[Work to complete]
Check each line of the data below for the string "down", then state how many have it and nothing else.

[Recorded information]
□ □ □ □ □ □ □

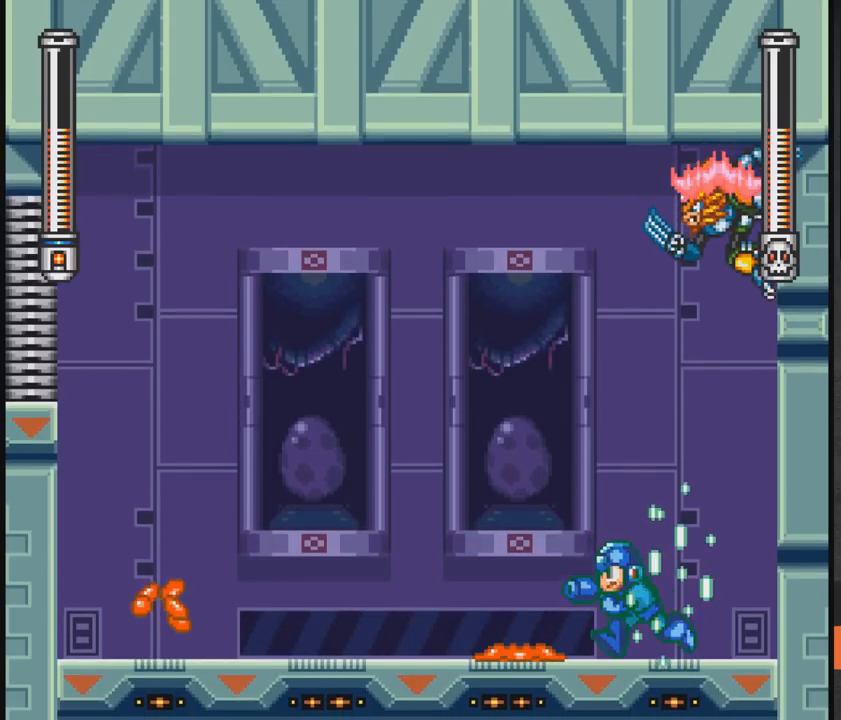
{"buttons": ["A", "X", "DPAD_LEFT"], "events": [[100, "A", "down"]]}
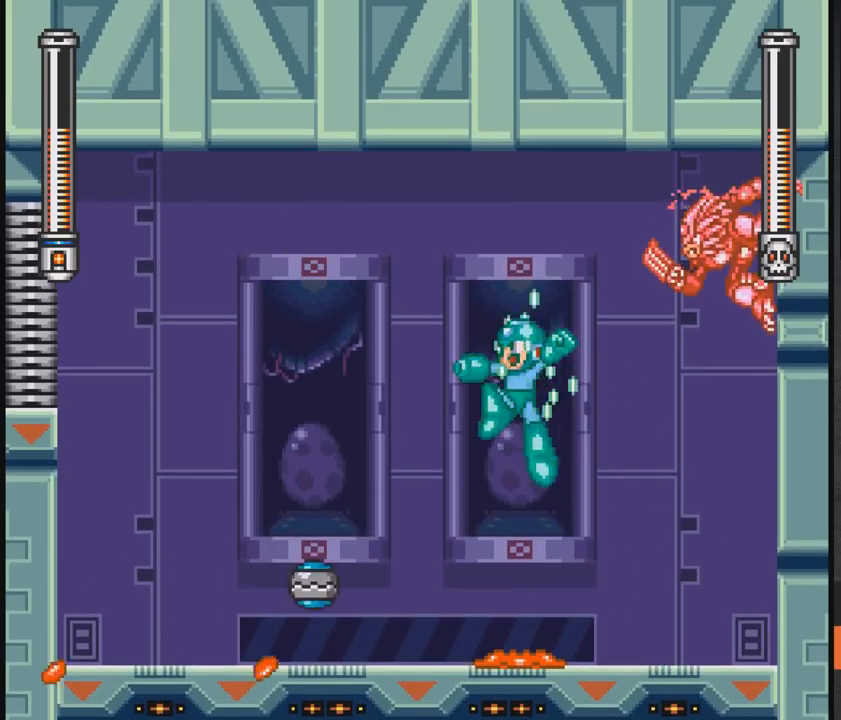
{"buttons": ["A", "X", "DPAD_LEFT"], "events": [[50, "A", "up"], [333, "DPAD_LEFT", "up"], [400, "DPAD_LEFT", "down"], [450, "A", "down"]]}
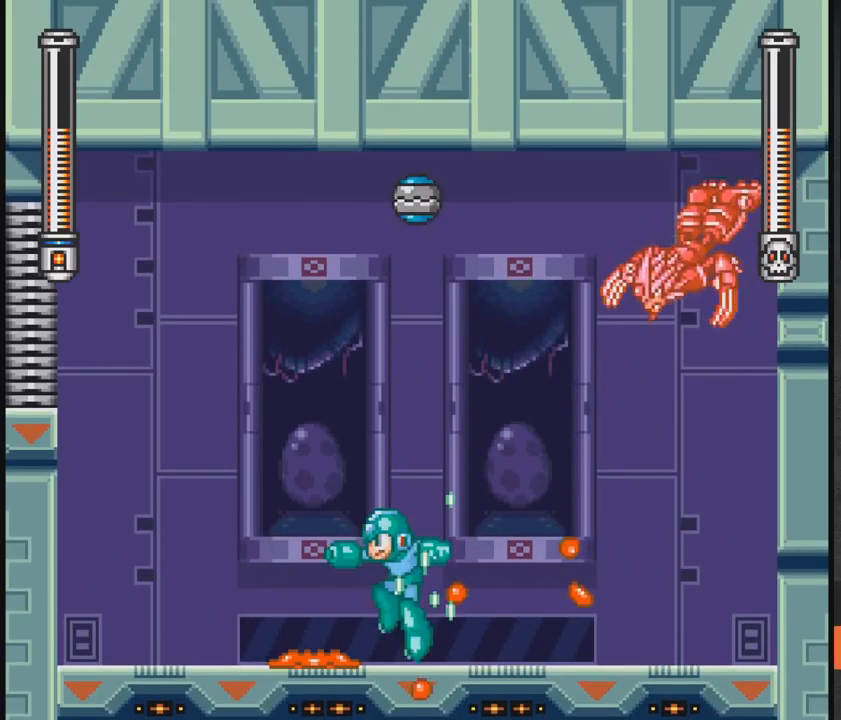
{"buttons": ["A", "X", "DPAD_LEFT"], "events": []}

□ □ □ □ □ □ □

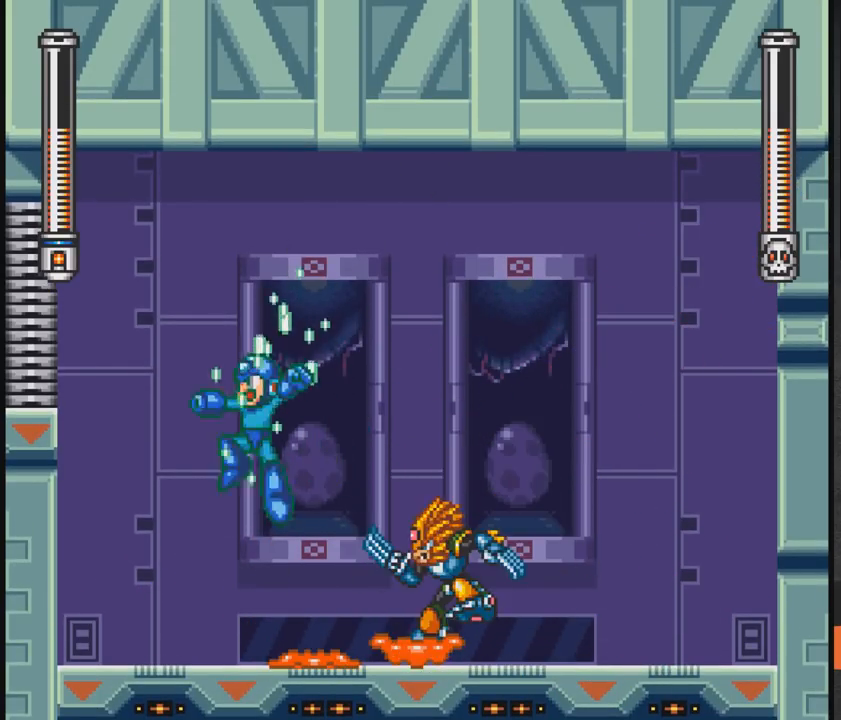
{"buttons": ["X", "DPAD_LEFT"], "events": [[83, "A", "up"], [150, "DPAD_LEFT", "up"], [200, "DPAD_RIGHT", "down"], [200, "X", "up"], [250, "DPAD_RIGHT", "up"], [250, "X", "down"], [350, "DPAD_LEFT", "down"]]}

□ □ □ □ □ □ □

[Reply]
3